Week Three - Day One

The headset came in Monday, today being Tuesday. Getting a good signal was difficult and required some effort of putting more saline solution on the electrodes and weaving through masses of hair. Although once the signal turned green (meaning good signal), then we could mess around with the Expressiv, Affectiv, and Cognitiv Suite. 
The Expressiv Suite displayed the robot face mimicking our facial expressions and we could train expressions such as smiling and raising an eyebrow. 
The Affectiv Suite displayed the signals of our emotions. Once the user was frustrated, the frustrated signal would shoot up to the top of the chart. The signals would oscillate as well to show that it's all displaying in real time. We tried calming down to increase the meditation signal and decreasing the frustrated emotion. 

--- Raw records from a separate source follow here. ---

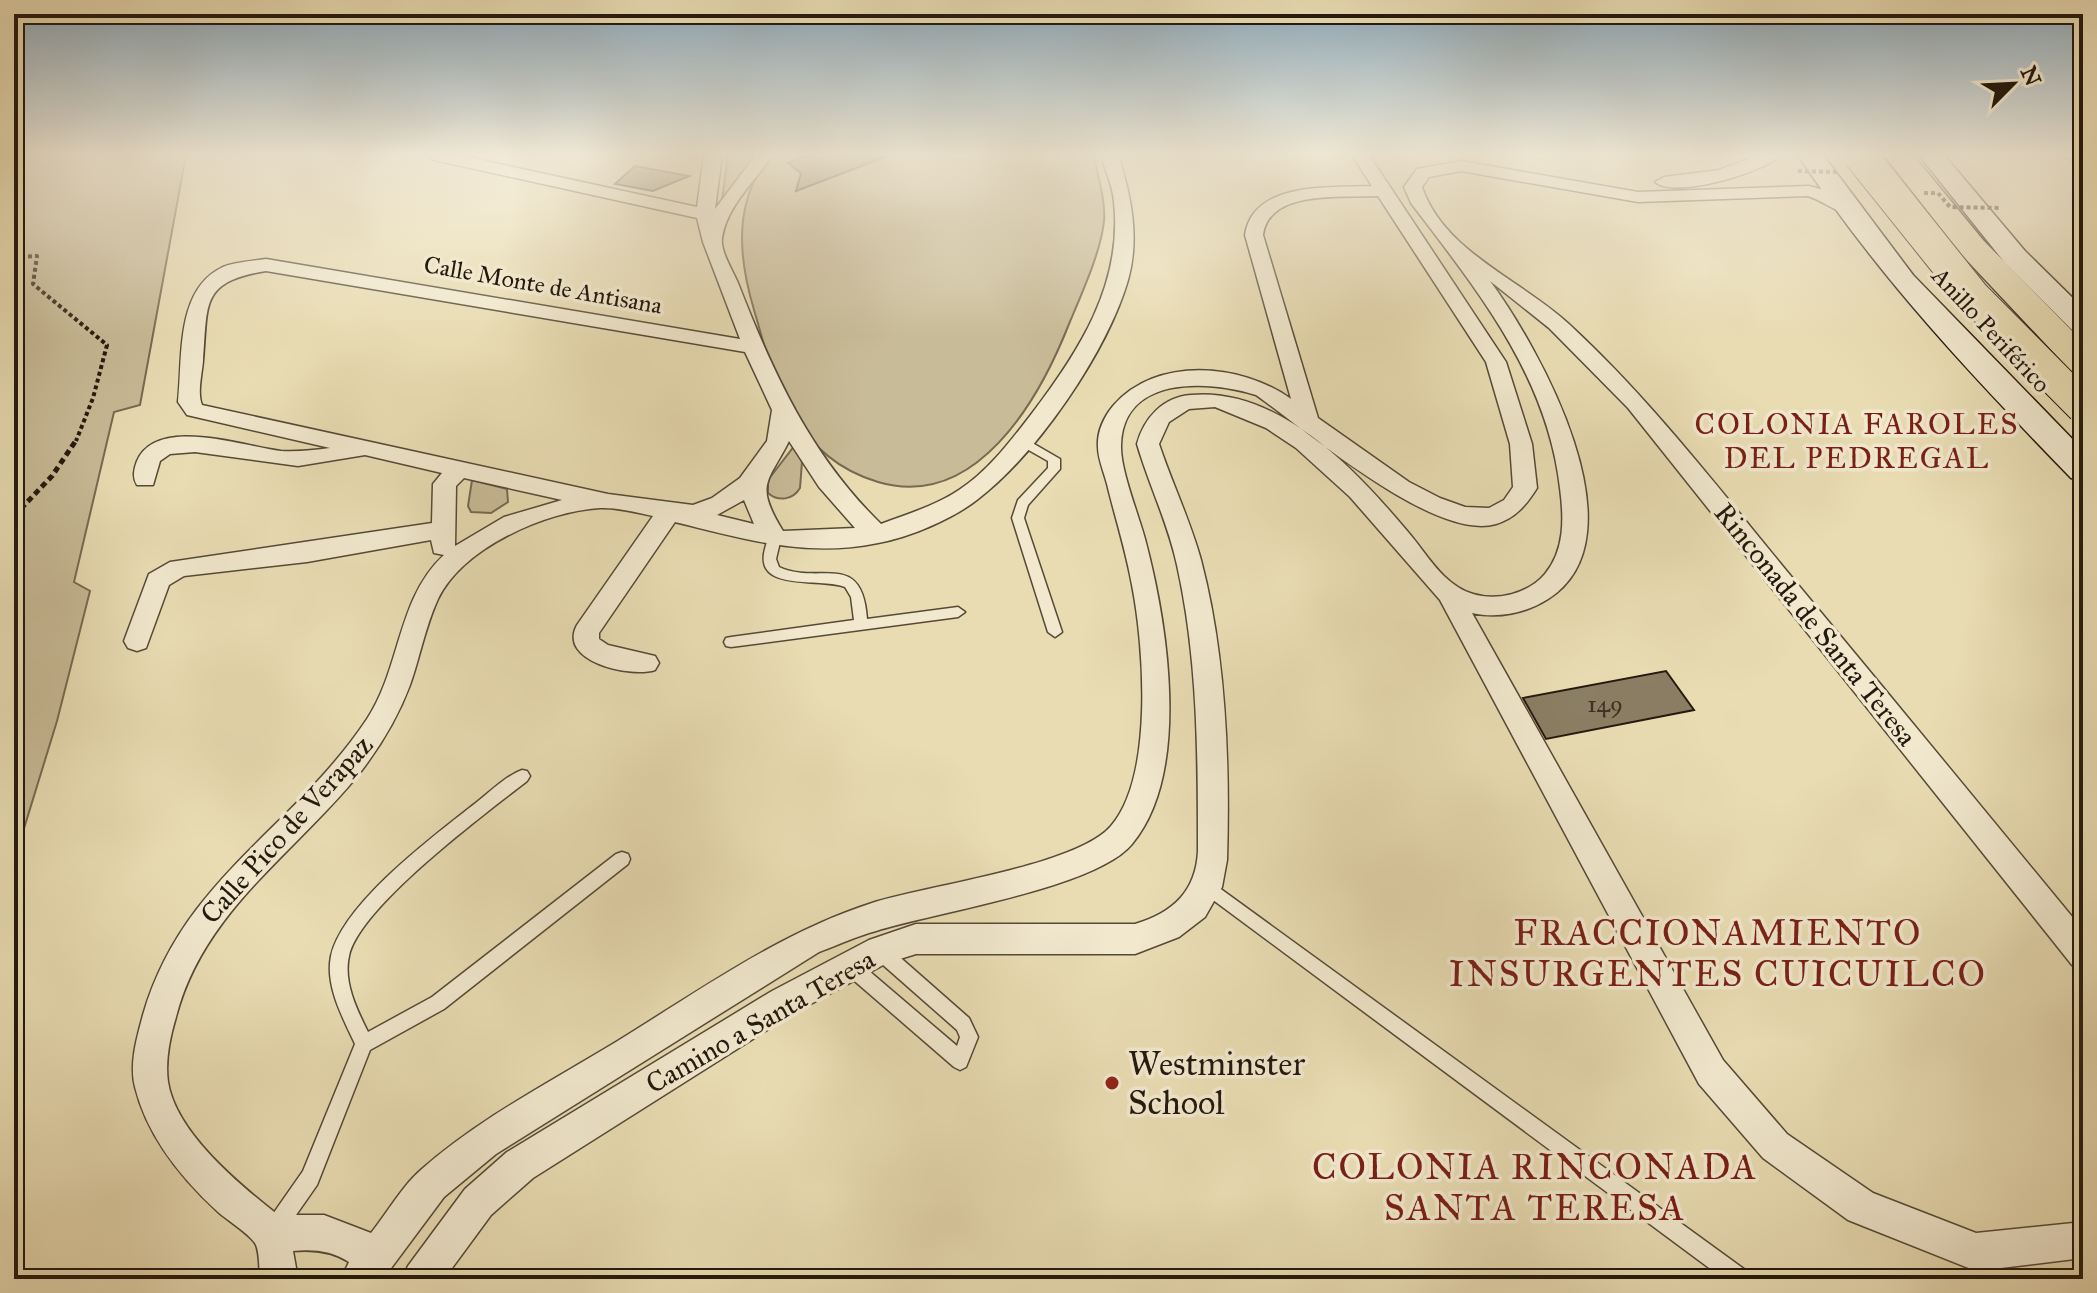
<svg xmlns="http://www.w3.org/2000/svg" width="2097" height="1293" font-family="'IM FELL Great Primer',serif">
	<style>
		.green { fill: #c8bb97; stroke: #766a52; stroke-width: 2 }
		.building { fill: #8a7e64; stroke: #24190e; stroke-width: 2 }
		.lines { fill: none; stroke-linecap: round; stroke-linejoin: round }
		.lane-casing { stroke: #554a37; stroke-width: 3 }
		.street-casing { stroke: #554a37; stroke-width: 3 }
		.secondary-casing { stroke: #24190e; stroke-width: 3 }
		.highway-casing { stroke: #24190e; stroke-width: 3 }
		.path-far1 { stroke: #24190e; stroke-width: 4; stroke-dasharray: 4 3; stroke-linecap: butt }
		.path { stroke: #24190e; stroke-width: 5; stroke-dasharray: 6 4; stroke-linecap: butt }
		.lane { fill: #f1e8ce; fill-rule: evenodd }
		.street { fill: #f1e8ce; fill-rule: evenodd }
		.secondary { fill: #f1e8ce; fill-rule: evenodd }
		.highway { fill: #e9dcb3; fill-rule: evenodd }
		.highway-bridge-casing { stroke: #24190e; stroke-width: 35; stroke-linecap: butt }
		.path-bridge { stroke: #24190e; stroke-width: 4; stroke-dasharray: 4 3; stroke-linecap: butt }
		.highway-bridge { stroke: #e9dcb3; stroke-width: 33 }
		.poi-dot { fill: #8f2418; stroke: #f1e8ce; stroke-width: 3 }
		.labels { text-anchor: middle; stroke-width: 7; stroke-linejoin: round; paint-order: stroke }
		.far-street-label { font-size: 24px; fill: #24190e; stroke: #f1e8ce }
		.number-label { font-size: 24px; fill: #3e3224 }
		.street-label { font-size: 28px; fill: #24190e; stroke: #f1e8ce }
		.neighbourhood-label { font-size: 30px; letter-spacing: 2px; fill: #7a1f14; stroke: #f1e8ce }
		.near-poi-label { font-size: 34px; fill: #24190e; stroke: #f1e8ce; text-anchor: start }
		.near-neighbourhood-label { font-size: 36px; letter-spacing: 2px; fill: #7a1f14; stroke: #f1e8ce }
	</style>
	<rect width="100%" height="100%" fill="#e9dcb3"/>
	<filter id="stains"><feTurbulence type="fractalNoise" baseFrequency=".0025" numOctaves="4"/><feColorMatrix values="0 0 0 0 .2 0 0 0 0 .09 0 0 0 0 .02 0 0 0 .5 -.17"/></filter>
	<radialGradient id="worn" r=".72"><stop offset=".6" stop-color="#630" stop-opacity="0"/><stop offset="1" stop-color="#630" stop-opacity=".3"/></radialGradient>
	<path class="green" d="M14,155H186L140,405L114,412L74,582L90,591L57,721L14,861Z
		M728,155H755L722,200Z
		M771,155H1094C1097,175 1106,201 1104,221C1101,252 1081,295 1069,324C1039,400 976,511 878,482C838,470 814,448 791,413C773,384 764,343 754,310C738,256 733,201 771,155Z
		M795,445L802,462L800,488C793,500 778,502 768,493V480Z
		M472,480L507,489L508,502L491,513L471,512L468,506Z"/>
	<path class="building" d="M809,155H885V157L796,191L801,173L788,163Z
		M635,166L689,176L653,191L615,184Z
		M1666,671L1694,710L1546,739L1523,698Z"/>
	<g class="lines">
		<g class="lane-casing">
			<path id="lane" d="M1022,437L1060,459V469L1028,505L1024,518L1062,632L1055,637L1048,632L1012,518L1018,500L1048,468V461L1018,444L1016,441L1018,438Z
				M775,533L781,538L776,559L779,567C820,586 862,549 867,619L958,607L965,612L958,617L731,647L726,646L724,642L726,638L731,637L854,620L851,597L845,587C821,577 753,593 765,549C767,541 768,537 775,533Z
				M522,770L527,771L530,776L527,781C486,813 359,907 349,956C343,982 357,1010 368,1032L432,997L616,854L622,852L628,854L630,859L628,864L444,1009L370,1050L317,1185L280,1238L273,1241L266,1238L263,1231L266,1224L303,1171L355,1044C343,1018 325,986 331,956C343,903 435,835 477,802C491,791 506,776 522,770Z
				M1207,879L1748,1272L1751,1279H1724L1201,891L1199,886L1201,881Z
				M880,943L886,945L969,1018L978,1037L966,1067L960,1070L954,1067L843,971L840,965L843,959L849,957L855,959L957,1046L960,1037L957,1030L874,957L872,951L874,945Z"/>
		</g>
		<g class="street-casing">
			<path id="street" d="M426,155H458L697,207L704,155H722L715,209L756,155H773C755,181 727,206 722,238C720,251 733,271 738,283C773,373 811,456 881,524C907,514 935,506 959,490C987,472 1009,443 1030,416C1078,353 1123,285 1114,202C1113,186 1105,170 1101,155H1118C1131,195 1140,238 1128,280C1107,352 1037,454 978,499C953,519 910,537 878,543C806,558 744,539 675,522L599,633V639L608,645L655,656L659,663L655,670C631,678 557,662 577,625L653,516C638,513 616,507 600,508C547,511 463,547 438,599C425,627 420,657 410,685C398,717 380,747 359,774C294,854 203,912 176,1017C170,1037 165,1061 168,1082C176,1133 240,1185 278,1215H324L371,1233C387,1213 402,1186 422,1169C480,1118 550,1082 616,1042C699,991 779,933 872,903C928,885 1077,866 1111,826C1154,776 1144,646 1132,585C1126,551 1115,517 1107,484C1104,472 1098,459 1098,447C1097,432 1104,417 1113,406C1156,356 1241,363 1291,399L1245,235C1253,181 1330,188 1372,186L1352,155H1369L1506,362L1532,444L1537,488C1527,504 1516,518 1496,524C1435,542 1306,430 1256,395C1209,380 1123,375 1121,445C1120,469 1138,513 1145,539C1167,622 1192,772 1132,844C1096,888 936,912 876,931C857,936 838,945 819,952L496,1154L444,1197L383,1279H341L349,1262C332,1251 314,1249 293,1251L298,1279H260C259,1270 260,1251 255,1243C247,1232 228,1221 218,1212C181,1178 147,1136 135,1087C129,1064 137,1037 143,1015C182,879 294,829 367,719C401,668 397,598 444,555L434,553L431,540L307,562L184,576L169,585L146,648L137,651L128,648L124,641L149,574L170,562L432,523L433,484L442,473L365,455L298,466L195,452L170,454L160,461L153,485H137C132,477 134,469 137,461C157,415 245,447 281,451C298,452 314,450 330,448L187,415L178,402C183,358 175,289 223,267C235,262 253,261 266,259L740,339L703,242L697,218L434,160ZM1378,196L1486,362L1510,444L1513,487L1504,500L1489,508L1465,507L1440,498L1409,482L1318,418L1263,235C1269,189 1343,198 1378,196ZM266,271L745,352L772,410L767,441L740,478L712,498L693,505L608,494L202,405C197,393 202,374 203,361C208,303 200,282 266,271ZM789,441L819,487L855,528L783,531C754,484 768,483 789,441ZM464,478L562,500L504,517L455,546L456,486ZM744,500L754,524L717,515Z
				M1759,155H1780C1764,173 1673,199 1655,182L1664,177L1719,170Z
				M2060,155H2083V165Z
				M1461,161L1638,192L1809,186L1839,194L1857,209L1848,214C1834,211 1823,201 1808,196L1638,202L1461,171L1429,177L1422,187C1444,252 1522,280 1570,325C1652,401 1719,489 1790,575C1888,693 1985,811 2083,930V969L2072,965L1628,408L1549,328L1490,281C1538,346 1646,537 1548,599C1526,613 1498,619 1472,613L1723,1060L1787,1134L1873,1193L1976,1233L2083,1222V1258L1976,1271L1848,1220L1763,1158L1699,1084L1440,600L1350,497L1296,448L1266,428L1215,407L1189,409L1169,422L1159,444C1172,483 1190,520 1201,560C1226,655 1230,762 1227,860L1222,887L1205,917L1179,937L1135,954H916L887,963L794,1013L533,1178L491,1215L444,1279H402L408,1266L465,1189L507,1152L772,991L869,940L916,924H1135C1173,913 1196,891 1198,851C1198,755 1198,659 1177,565C1168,523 1149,485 1137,444C1144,418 1163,397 1191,395C1279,387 1356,470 1408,532C1427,554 1443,585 1473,594C1497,601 1528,594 1545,574C1565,550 1564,518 1560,488C1547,375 1477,290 1411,203L1404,187L1417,169Z"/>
		</g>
		<g class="secondary-casing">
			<path id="secondary" d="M1798,155H1823L1913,275L2083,450V481L2071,478C1972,376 1876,274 1798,155Z
				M1919,155H1944L2025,251L2083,308V334L2073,331L2005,263Z"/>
		</g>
		<g class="highway-casing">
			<path id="highway" d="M1884,155H1913L1983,240L2083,342V374L2071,371L1961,254Z"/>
		</g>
		<path class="path-far1" d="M14,257L37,256L33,284L107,345L93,398L76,441"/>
		<path class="path" d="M14,516L52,476L77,439"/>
		<use href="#lane" class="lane"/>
		<use href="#street" class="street"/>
		<use href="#secondary" class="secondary"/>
		<use href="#highway" class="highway"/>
		<g class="highway-bridge-casing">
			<path id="highway-bridge" d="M1860,155L1973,296L2083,407"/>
		</g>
		<path class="path-bridge" d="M1798,171L1840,172
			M1924,193H1938L1950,207L2001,208"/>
		<use href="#highway-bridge" class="highway-bridge"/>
	</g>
	<linearGradient id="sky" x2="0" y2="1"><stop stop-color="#8daabc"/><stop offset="0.46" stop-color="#f5efdd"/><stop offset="1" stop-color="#f5efdd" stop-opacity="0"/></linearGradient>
	<rect width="2097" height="336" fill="url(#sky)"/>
	<circle class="poi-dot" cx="1112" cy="1083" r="8"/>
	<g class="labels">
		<g class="far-street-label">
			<text transform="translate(543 285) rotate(10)" y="8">Calle Monte de Antisana</text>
			<text transform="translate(1991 330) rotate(47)" y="8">Anillo Periférico</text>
		</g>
		<g class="number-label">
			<text x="1605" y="712">149</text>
		</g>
		<g class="street-label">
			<text transform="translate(1816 624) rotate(51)" y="10">Rinconada de Santa Teresa</text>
			<text transform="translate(286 829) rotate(-48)" y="10">Calle Pico de Verapaz</text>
			<text transform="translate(760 1021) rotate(-30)" y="10">Camino a Santa Teresa</text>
		</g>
		<g class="neighbourhood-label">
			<text x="1857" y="434">COLONIA FAROLES<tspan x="1857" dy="34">DEL PEDREGAL</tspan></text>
		</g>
		<g class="near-poi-label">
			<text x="1128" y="1075">Westminster<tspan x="1128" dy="39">School</tspan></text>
		</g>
		<g class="near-neighbourhood-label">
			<text x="1718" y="945">FRACCIONAMIENTO<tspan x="1718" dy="41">INSURGENTES CUICUILCO</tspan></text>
			<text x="1535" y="1179">COLONIA RINCONADA<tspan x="1535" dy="41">SANTA TERESA</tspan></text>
		</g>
	</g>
	<rect width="2097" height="1293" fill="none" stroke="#e9dcb3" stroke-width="48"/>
	<rect x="16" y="16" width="2065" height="1261" fill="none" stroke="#24190e" stroke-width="4"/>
	<rect x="24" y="24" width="2049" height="1245" fill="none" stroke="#24190e" stroke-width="2"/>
	<g transform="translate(2013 84) rotate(66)" stroke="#f1e8ce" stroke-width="6" paint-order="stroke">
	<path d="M0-6L14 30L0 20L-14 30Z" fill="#24190e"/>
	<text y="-12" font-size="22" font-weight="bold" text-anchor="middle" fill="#24190e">N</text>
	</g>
	<rect width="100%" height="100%" filter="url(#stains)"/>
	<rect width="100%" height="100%" fill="url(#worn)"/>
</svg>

The Cognitiv Suite was where we spent most of the time. We found that training the neutral was most difficult than we imagined because we couldn't think about anything and had to stay calm. Although once you learn an action to use on the displayed cube, returning to the neutral state became difficult because you would get too involved or immersed into the action and therefore, stepping away and relaxing helps reduce the mind of mental fatigue. Once the user starts adding more actions (only up to 4 actions at a time), the difficult increases to a cap of "Expert Only!" showing that the more actions you try to think at once, the harder it is to control one specific action. The mind gets jumbled up in all the thoughts and making distinct actions isn't easy to control.
The skill rating bar on the side displays the percentage of that action. The skill rating shows how consistently one focuses on the mental thought during training to determine the level of focus and concentration.

Now, I must work on an analysis of the data using Python as another project. The goal is to take all the different signals from the 14 - 16 electrodes while the user, who is wearing the Emotiv EPOC headset, is reading or playing a game, to determine what the action is. To do this, I will be studying parts of Fourier Analysis to understand how to deduce those signals into a simpler reading.